Other empathy students are putting their advice in writing. Waqar Ahmad, a fourth grader at Roxborough Park Elementary School in Hamilton, Ontario, recently wrote an article for a newspaper there in which he described the importance of early brain development for Brennan, the empathy baby in his class.

"Brennan has a lot of neurons in his brain and today we made him get even more neurons by singing to him and letting him play with toys," Waqar wrote. "If you have a baby, maybe you should try these activities at home."

In class, empathy babies don't always live up to expectations. Cathy Macaulay, the Roots of Empathy instructor in Isaac Giles's class, has led discussions with her students about how everyone reacts differently to noise, heat and other stimuli, using fussiness in babies as a springboard for conversation.

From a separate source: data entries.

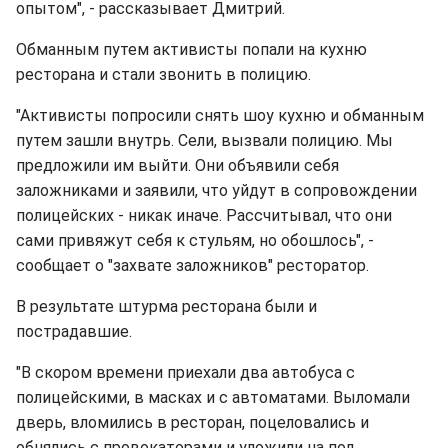
опытом", - рассказывает Дмитрий.
Обманным путем активисты попали на кухню
ресторана и стали звонить в полицию.
"Активисты попросили снять шоу кухню и обманным
путем зашли внутрь. Сели, вызвали полицию. Мы
предложили им выйти. Они объявили себя
заложниками и заявили, что уйдут в сопровождении
полицейских - никак иначе. Рассчитывал, что они
сами привяжут себя к стульям, но обошлось", -
сообщает о "захвате заложников" ресторатор.
В результате штурма ресторана были и
пострадавшие.
"В скором времени приехали два автобуса с
полицейскими, в масках и с автоматами. Выломали
дверь, вломились в ресторан, поцеловались и
обнялись с провокаторами и уложили на пол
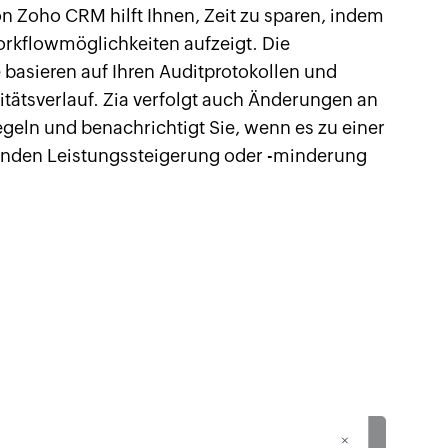
on Zoho CRM hilft Ihnen, Zeit zu sparen, indem
orkflowmöglichkeiten aufzeigt. Die
 basieren auf Ihren Auditprotokollen und
itätsverlauf. Zia verfolgt auch Änderungen an
geln und benachrichtigt Sie, wenn es zu einer
nden Leistungssteigerung oder -minderung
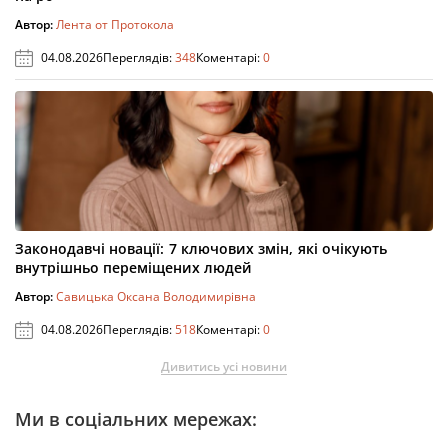
Автор:
Лента от Протокола
04.08.2026
Переглядів:
348
Коментарі:
0
Законодавчі новації: 7 ключових змін, які очікують
внутрішньо переміщених людей
Автор:
Савицька Оксана Володимирівна
04.08.2026
Переглядів:
518
Коментарі:
0
Дивитись усі новини
Ми в соціальних мережах:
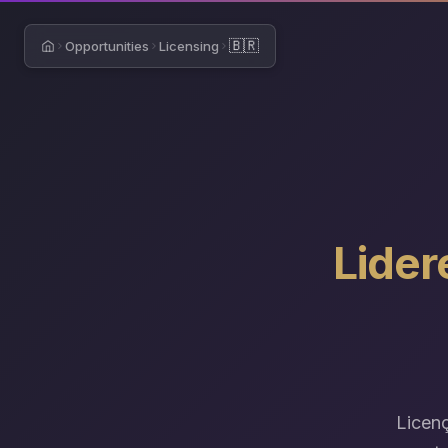
🇧🇷
Opportunities
Licensing
Home
Lider
Licenç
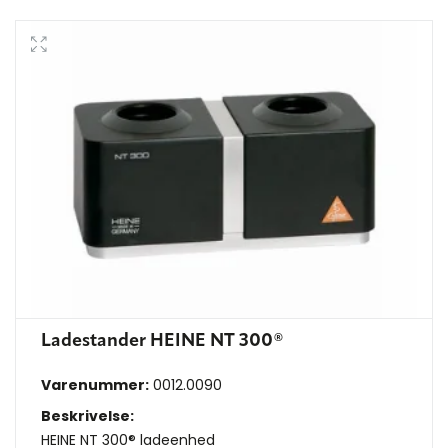
Ladestander HEINE NT 300®
Varenummer:
0012.0090
Beskrivelse:
HEINE NT 300® ladeenhed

The only problem: Isaac and the infants in her two other empathy classes aren't fussy enough during their visits.

"Jeepers, creepers, can't I have a monster child here for a minute?" says Ms. Macaulay, a retired elementary-school teacher.

In studies involving more than 2,000 children over the past seven years, the University of British Columbia in Vancouver found a drop in aggressive behavior among students who were in classrooms with empathy babies, while there were typically increases in aggressive acts among comparison groups that didn't take the course. In one study, researchers found 88% of those children who displayed "proactive aggression" -- another term for bullying -- showed less aggressive behavior after taking a Roots of Empathy course.

"I'm a scientist -- I'm very skeptical of things," says Kimberly Schonert-Reichal, the developmental psychologist who conducted the study. "I'm really surprised at how consistently the findings have been positive."

Not everyone is so enthusiastic. Even if Roots of Empathy achieves some of its goals, some skeptics are worried the program and others like it steal time from academics. "We keep expanding the list of goals for schools and expanding their mission to the point where what some of us see as their basic mission is crowded out," says Malkin Dare, president of the Society for Quality Education, a nonprofit Canadian educational reform organization based in Waterloo, Ontario.

Many schools have sought to crack down on playground misbehavior by using everything from mentoring to movies to prevent bullying, while states like Delaware, Iowa and others have passed antibullying laws.

Since the program started, more than 158,000 pupils have participated, along with more than 6,200 empathy babies, Roots of Empathy estimates. In the U.S, the program will likely expand to at least 40 classrooms in the Seattle region by 2009. Schools and other organizations in other U.S. cities, including Tucson, Ariz., and Jacksonville, N.C., have expressed interest in bringing the program to their schools.

Empathy babies have very little to say about their experience in the classroom, since most can't talk. Nolan's mother, Natalie Winecka, a human-resources analyst with the city of Kent, says her son seems intrigued by all the attention.

"As long as he's eaten and is dry, he could care less," she says.